I believe in non-violent methods of struggle as most effective in the long run for building up successful working class power. Where they cannot be followed or where they are not even permitted by the ruling class, obviously only violent tactics remain. I champion civil liberty as the best of the non-violent means of building the power on which workers rule must be based. If I aid the reactionaries to get free speech now and then, if I go outside the class struggle to fight against censorship, it is only because those liberties help to create a more hospitable atmosphere for working class liberties. The class struggle is the central conflict of the world; all others are incidental.

[I]f American champions of civil liberty could all think in terms of economic freedom as the goal of their labors, they too would accept "workers' democracy" as far superior to what the capitalist world offers to any but a small minority. Yes, and they would accept — regretfully, of course — the necessity of dictatorship while the job of reorganizing society on a socialist basis is being done.

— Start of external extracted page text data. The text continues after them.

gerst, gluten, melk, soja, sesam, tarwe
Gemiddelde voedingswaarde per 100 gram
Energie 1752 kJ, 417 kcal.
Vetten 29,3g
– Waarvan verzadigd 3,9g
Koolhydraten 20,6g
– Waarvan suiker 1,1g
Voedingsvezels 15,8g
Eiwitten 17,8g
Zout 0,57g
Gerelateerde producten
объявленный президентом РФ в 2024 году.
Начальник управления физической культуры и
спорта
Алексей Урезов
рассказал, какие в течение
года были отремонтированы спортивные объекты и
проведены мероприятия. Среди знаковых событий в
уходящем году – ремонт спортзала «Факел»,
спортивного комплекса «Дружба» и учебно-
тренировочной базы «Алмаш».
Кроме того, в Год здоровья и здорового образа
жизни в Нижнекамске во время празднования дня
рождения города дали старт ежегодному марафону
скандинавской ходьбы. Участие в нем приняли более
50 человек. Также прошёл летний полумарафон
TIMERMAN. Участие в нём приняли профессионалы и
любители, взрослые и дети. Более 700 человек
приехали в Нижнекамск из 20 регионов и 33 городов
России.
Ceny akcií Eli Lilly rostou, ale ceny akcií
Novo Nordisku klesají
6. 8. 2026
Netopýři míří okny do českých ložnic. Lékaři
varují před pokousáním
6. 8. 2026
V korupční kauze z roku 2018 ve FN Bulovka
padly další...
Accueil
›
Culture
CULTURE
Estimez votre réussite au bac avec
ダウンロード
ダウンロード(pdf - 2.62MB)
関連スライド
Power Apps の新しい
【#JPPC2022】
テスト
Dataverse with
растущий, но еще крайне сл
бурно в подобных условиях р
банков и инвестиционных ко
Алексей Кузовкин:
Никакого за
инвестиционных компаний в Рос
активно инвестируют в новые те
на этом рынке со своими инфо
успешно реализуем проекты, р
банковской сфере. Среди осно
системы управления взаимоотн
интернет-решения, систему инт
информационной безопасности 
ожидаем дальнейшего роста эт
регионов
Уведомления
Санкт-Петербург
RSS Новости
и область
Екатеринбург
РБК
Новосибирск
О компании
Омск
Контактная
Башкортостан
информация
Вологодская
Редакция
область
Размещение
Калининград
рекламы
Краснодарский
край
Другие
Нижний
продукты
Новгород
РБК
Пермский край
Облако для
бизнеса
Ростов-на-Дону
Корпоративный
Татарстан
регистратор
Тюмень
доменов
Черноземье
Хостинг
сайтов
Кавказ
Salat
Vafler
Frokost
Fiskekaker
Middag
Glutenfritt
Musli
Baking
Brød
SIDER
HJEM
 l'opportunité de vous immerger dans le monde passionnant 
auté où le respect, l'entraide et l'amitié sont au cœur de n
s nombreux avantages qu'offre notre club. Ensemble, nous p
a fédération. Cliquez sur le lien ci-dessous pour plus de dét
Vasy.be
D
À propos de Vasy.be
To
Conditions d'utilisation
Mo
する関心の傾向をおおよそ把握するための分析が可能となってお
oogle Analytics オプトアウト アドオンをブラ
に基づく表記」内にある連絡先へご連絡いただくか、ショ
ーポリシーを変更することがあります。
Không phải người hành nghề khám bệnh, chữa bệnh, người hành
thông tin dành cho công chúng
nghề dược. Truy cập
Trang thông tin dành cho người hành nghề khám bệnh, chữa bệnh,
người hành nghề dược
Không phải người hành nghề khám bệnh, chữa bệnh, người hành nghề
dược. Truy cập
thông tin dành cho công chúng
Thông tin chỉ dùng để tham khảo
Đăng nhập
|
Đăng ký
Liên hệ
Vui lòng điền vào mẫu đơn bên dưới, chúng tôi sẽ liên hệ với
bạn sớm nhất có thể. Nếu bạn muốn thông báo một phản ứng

I saw in the Soviet Union many opponents of the regime. I visited a dozen prisons — the political sections among them. I saw considerable of the work of the OGPU. I heard a good many stories of severity, even of brutality, and many of them from the victims. While I sympathized with personal distress I just could not bring myself to get excited over the suppression of opposition when I stacked it up against what I saw of fresh, vigorous expressions of free living by workers and peasants all over the land. And further, no champion of a socialist society could fail to see that some suppression was necessary to achieve it. It could not all be done by persuasion.